China on May 31 officially announced the implementation of the three-child policy and relevant social support measures to further optimize childbirth policies.

China has progressively rolled out family planning policies for decades starting with the promotion of the one-child policy in 1980. Six years ago, it was modified with the introduction of the two-child policy.

According to the Seventh National Population Census conducted in 2020, as a result of the two-child policy, the proportion of children ages 0-14 increased from 16.6 percent to 17.95 percent in the past decade. The sex ratio of male to female at birth dropped from 118:100 in 2013 to around 111:100 in 2020.

China currently demands strong human capital to support economic transition. But the population has been rapidly aging in recent decades, a phenomenon which may lead to a labor shortage.
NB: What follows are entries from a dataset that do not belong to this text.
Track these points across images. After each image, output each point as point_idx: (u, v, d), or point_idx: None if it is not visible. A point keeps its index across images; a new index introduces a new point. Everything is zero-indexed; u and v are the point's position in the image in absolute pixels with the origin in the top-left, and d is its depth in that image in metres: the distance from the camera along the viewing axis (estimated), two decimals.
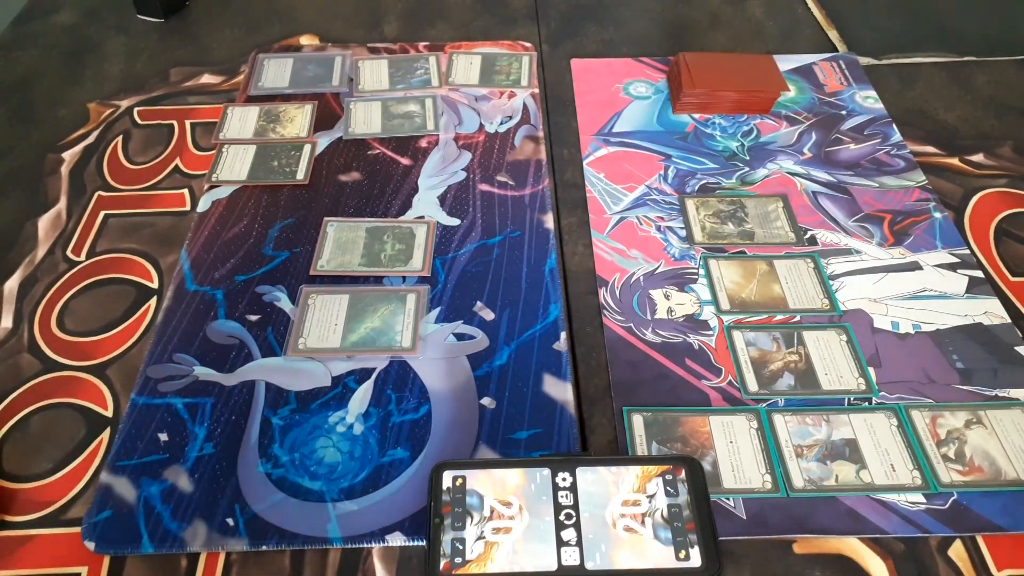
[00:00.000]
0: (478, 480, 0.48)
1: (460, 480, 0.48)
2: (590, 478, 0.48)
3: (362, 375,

It is estimated that senior citizens (aged above 60) will account for more than 30 percent of total population by 2035. The three-child policy may further curve the demographic crisis and play a role in social development on the basis of the two-child policy.

To assure an adequate social infrastructure for women and families, the government will move forward to comprehensively enhance the social insurance system.

Plans include promoting high-quality schools and equality in education, lowering the cost of education, improving leave and birth insurance policies, passing housing and tax reform, and providing birth allowances for parents who were single children of their original families and for rural families with two girls.

For example, starting from 2021, Shanghai has become the second region in China after a few cities in Guangdong, to provide unmarried women with maternity insurance.

But some still forecast challenges despite the growing progress in birth policy.

“With the new birth policy, women in the workplace will have more limitations in career advancement, since employers will take their birth status into consideration,” said Zhang Jun from Shaanxi Gender Development Solution.

Women are marrying and giving birth older, and more women choose not to get married at all. Registered marriage went from 13.4 million in 2013 to 8.13 million in 2020, a 40-percent decrease. Some are also less willing to have children, citing reasons such as “heavy economic burdens.”